Gesler dans Guillaume Tell, au Covent Garden de Londres (2015). © ROH/CLIVE BARDA

Après une année 2018 marquée, entre autres, par ses premiers pas dans les quatre rôles diaboliques des Contes d’Hoffmann, à Monte-Carlo, la basse française poursuit dans cette veine maléfique : retour au Méphisto de Faust, à Marseille, le 10 février, puis à Nice, le 22 mai ; débuts en Bertram dans Robert le Diable, à Bruxelles, le 2 avril ; retrouvailles avec Gesler dans Guillaume Tell, à Orange, le 12 juillet. Un calendrier chargé, pour un artiste qui aime enrichir son répertoire de nouveaux personnages : Filippo II dans Don Carlo, Fiesco dans Simon Boccanegra ou Pimène dans Boris Godounov, ces dernières saisons ; Soliman dans La Reine de Saba, Golaud dans Pelléas et Mélisande, Padre Guardiano dans La forza del destino, Walter dans Luisa Miller et Mefistofele dans un futur proche.

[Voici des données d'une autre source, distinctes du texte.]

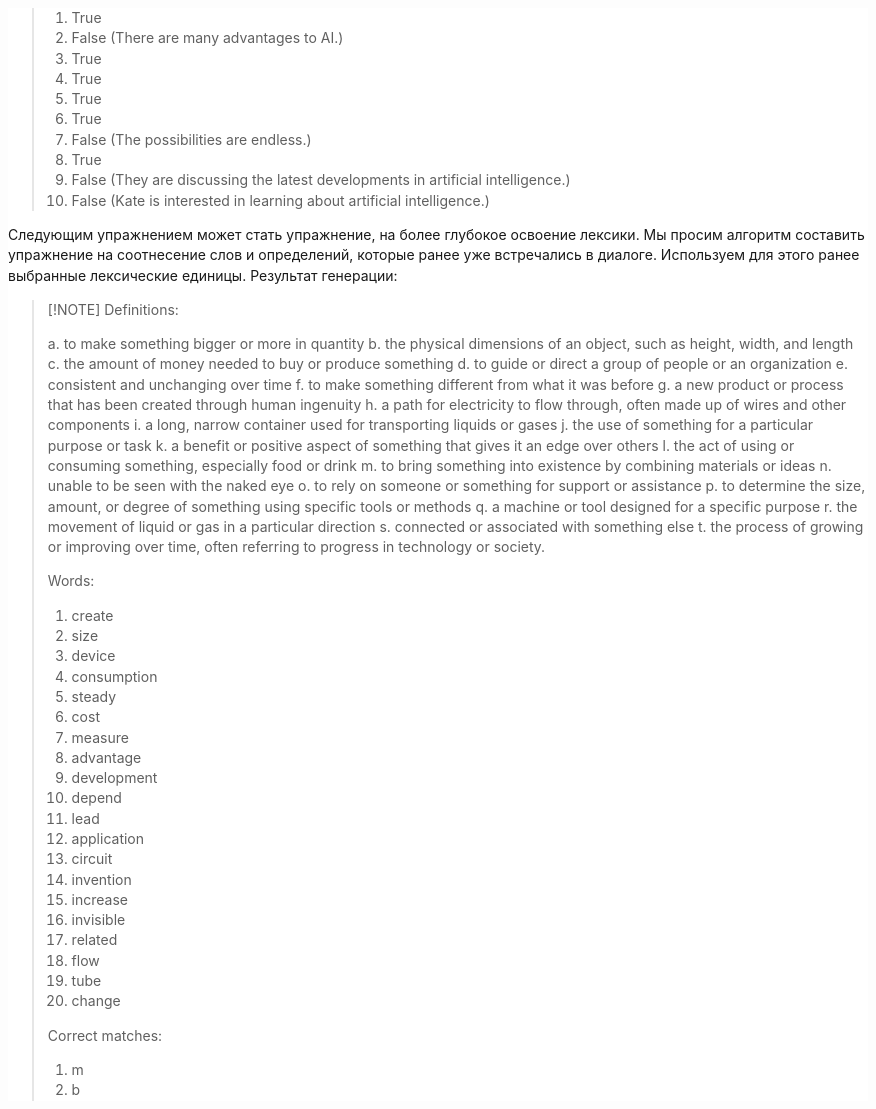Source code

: > 1. True
> 2. False (There are many advantages to AI.)
> 3. True
> 4. True
> 5. True
> 6. True
> 7. False (The possibilities are endless.)
> 8. True
> 9. False (They are discussing the latest developments in artificial intelligence.)
> 10. False (Kate is interested in learning about artificial intelligence.)

Следующим упражнением может стать упражнение, на более глубокое освоение лексики. Мы просим алгоритм составить упражнение на соотнесение слов и определений, которые ранее уже встречались в диалоге. Используем для этого ранее выбранные лексические единицы. Результат генерации:

> [!NOTE] Definitions:
> 
> a.  to make something bigger or more in quantity
> b.  the physical dimensions of an object, such as height, width, and length
> c.  the amount of money needed to buy or produce something
> d.  to guide or direct a group of people or an organization
> e.  consistent and unchanging over time
> f.  to make something different from what it was before
> g.  a new product or process that has been created through human ingenuity
> h.  a path for electricity to flow through, often made up of wires and other components
> i.  a long, narrow container used for transporting liquids or gases
> j.  the use of something for a particular purpose or task
> k.  a benefit or positive aspect of something that gives it an edge over others
> l.  the act of using or consuming something, especially food or drink
> m.  to bring something into existence by combining materials or ideas
> n.  unable to be seen with the naked eye
> o.  to rely on someone or something for support or assistance
> p.  to determine the size, amount, or degree of something using specific tools or methods
> q.  a machine or tool designed for a specific purpose
> r.  the movement of liquid or gas in a particular direction
> s.  connected or associated with something else
> t.  the process of growing or improving over time, often referring to progress in technology or society.
> 
> Words:
> 1. create 
> 2. size 
> 3. device 
> 4. consumption 
> 5. steady 
> 6. cost 
> 7. measure 
> 8. advantage 
> 9. development 
> 10. depend 
> 11. lead 
> 12. application 
> 13. circuit 
> 14. invention 
> 15. increase 
> 16. invisible 
> 17. related 
> 18. flow 
> 19. tube 
> 20. change
> 
> Correct matches:
> 1. m
> 2. b

[^1]: [OpenAI, 2023, p. 4](zotero://select/library/items/KEYP9J5U) ([pdf](zotero://open-pdf/library/items/SB7IUQ83?page=4&annotation=5ZVJWQES))
[^2]: https://spravochnick.ru/pedagogika/missiya_obrazovaniya/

Le Méphisto de Faust, à Marseille, n’est pas tout à fait une prise de rôle…

Non. Je l’avais chanté une fois à Massy, en 2009 ; par la suite, on me l’avait proposé à deux reprises, mais j’avais d’autres projets et l’occasion ne s’était jamais représentée. Cela dit, je n’étais pas pressé ; j’estime qu’alors, je ne possédais pas tous les atouts nécessaires à ce rôle. J’ai dû énormément le retravailler pour cette production marseillaise et cela a été, si je puis dire, comme une seconde première fois. Je vais le reprendre à Nice en mai, ce qui fait qu’en quelques mois, je l’aurai interprété neuf fois ! Ce sont les hasards de notre métier. En revanche, on me demande régulièrement le Méphisto de La Damnation de Faust.

À Marseille et à Nice, la production est la même…

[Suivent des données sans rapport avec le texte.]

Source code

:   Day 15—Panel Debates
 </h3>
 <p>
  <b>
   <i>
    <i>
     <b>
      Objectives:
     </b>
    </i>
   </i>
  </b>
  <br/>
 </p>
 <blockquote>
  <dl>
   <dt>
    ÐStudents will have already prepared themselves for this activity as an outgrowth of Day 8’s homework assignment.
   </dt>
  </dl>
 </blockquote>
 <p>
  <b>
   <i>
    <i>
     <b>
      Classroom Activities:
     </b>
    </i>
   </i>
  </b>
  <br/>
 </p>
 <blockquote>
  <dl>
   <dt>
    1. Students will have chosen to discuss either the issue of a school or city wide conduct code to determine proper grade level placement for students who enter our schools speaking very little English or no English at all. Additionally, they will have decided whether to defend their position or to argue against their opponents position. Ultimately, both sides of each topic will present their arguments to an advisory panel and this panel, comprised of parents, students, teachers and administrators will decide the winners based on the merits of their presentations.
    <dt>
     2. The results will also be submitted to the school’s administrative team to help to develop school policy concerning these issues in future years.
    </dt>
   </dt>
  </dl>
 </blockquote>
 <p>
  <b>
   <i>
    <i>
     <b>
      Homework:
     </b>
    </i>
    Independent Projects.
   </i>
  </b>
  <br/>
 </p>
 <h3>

Effectivement ; Nadine Duffaut, qui met en scène, l’a présentée pour la première fois à Avignon, en 2017. Je sais que l’action a été transposée dans les années 1960, mais je ne suis pas inquiet, j’ai déjà travaillé avec Nadine. Nous verrons quand les séances de travail auront commencé (1). J’aime beaucoup la période qui précède les répétitions, lorsque je suis seul chez moi face à ma partition. J’essaie de trouver dans la musique tout ce qui m’aide à cerner mon personnage.

Votre Méphisto, comment le voyez-vous ?

J’ai à mon actif plusieurs personnages diaboliques ; du coup, il m’arrive parfois de voir un diable en moi ! Mon souci, c’est que Méphisto ne soit pas monotone, uniquement axé sur la performance vocale. Gounod et ses librettistes, Barbier et Carré, ne l’ont pas conçu comme s’il était d’une seule pièce, il change souvent d’humeur. J’aime surtout son côté manipulateur. J’ai aussi envie d’essayer de l’humaniser. Ce n’est pas un héros d’opérette, il faut le rendre vraiment diabolique, ce qui n’est pas aussi simple qu’on pourrait le croire ; cela dit, je suis conscient que ce que je ferai ne plaira pas à tout le monde, d’autant que la tradition et les conventions pèsent ici de tout leur poids. J’ai l’œuvre dans l’oreille, je l’ai vue à la scène, j’ai écouté des enregistrements. Mais cela ne me suffit pas, j’ai besoin de trouver dans la partition le plus de nuances possibles pour aboutir à une vision qui me soit propre.

Est-ce ce rapport à la partition qui nourrit votre démarche théâtrale ?

Il est essentiel ! Prenez Filippo II dans Don Carlo. En lisant la musique, on se rend compte que Verdi a multiplié les nuances piano, pianissimo et quelquefois triple piano, pour des passages que l’on entend souvent chantés forte. S’il l’a fait, ce n’est pas pour rien ! Tenir compte des indications de la partition complique la tâche du chanteur, mais comment faire autrement ? Ma volonté est de me montrer le plus scrupuleux possible. Il y a toujours moyen de s’adapter pour ce qui concerne le travail scénique ; musicalement, en revanche, il faut viser la plus grande honnêteté, tout en tenant compte de ses émotions.

Un tel souci peut-il contredire les intentions d’un metteur en scène ?

Je n’ai jamais eu le moindre conflit à ce jour. Je réussis à m’adapter et à trouver un juste milieu. Bien sûr, il m’arrive de m’interroger sur des conceptions très éloignées des miennes, mais si je peux parler avec le metteur en scène, m’exprimer librement, je sais qu’on trouvera des solutions.